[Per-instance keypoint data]
- - - -
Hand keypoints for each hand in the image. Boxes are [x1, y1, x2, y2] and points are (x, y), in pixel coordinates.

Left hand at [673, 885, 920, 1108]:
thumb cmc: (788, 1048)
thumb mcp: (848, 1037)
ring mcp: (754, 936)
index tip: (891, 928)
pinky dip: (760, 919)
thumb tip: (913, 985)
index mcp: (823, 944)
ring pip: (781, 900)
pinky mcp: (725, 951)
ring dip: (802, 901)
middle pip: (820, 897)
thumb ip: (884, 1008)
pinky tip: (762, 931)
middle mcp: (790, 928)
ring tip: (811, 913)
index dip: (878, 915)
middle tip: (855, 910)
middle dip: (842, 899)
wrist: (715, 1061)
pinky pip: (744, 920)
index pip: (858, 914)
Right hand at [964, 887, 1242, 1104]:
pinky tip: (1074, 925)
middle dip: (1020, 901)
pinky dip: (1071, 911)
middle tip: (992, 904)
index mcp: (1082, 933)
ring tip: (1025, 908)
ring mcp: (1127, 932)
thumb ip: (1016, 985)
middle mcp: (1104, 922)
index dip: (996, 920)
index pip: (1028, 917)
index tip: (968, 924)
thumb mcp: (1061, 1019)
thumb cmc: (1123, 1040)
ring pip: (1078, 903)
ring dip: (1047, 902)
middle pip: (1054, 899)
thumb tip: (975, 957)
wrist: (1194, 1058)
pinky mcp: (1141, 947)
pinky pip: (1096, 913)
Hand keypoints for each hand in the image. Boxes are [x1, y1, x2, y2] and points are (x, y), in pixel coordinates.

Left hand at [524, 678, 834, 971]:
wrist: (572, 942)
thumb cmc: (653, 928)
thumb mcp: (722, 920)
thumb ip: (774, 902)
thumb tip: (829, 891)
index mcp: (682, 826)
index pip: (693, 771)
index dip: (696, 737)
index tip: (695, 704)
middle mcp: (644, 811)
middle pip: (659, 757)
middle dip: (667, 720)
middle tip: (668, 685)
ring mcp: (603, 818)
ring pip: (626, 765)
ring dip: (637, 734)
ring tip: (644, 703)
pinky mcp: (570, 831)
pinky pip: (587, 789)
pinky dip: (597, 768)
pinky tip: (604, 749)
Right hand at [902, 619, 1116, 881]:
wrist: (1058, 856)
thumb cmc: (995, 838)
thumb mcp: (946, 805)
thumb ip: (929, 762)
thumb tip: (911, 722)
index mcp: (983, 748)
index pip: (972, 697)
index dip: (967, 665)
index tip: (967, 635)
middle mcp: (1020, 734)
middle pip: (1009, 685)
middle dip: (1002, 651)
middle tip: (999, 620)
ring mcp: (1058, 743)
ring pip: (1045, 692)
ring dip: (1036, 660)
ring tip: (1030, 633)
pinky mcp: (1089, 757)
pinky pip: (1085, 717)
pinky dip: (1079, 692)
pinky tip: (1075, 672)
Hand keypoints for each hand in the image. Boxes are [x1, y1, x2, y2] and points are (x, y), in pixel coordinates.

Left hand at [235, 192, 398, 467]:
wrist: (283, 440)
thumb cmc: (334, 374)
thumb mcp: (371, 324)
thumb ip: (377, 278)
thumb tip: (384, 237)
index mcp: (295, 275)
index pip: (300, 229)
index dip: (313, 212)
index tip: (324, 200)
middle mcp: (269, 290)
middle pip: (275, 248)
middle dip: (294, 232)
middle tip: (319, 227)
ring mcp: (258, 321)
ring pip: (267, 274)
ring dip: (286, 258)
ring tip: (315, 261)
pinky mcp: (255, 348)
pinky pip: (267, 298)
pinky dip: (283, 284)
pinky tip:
- - - -
#### [Requirement]
Scan the lines above for "ring dip: (637, 734)" and for "middle pip: (1009, 685)". Repeat exactly the line holding each of them and every line in between.

#### [Answer for this exercise]
ring dip: (637, 734)
ring tip: (644, 703)
pinky mcp: (570, 831)
pinky pip: (587, 789)
pinky dip: (597, 768)
pinky tip: (604, 749)
Right hand at [902, 619, 1116, 881]:
wrist: (1058, 856)
thumb cmc: (995, 838)
thumb mcp: (946, 805)
thumb ip: (929, 762)
thumb tip: (911, 722)
index mcp: (983, 748)
index pip: (972, 697)
index dip: (967, 665)
index tip: (967, 635)
middle mcp: (1020, 734)
middle pip: (1009, 685)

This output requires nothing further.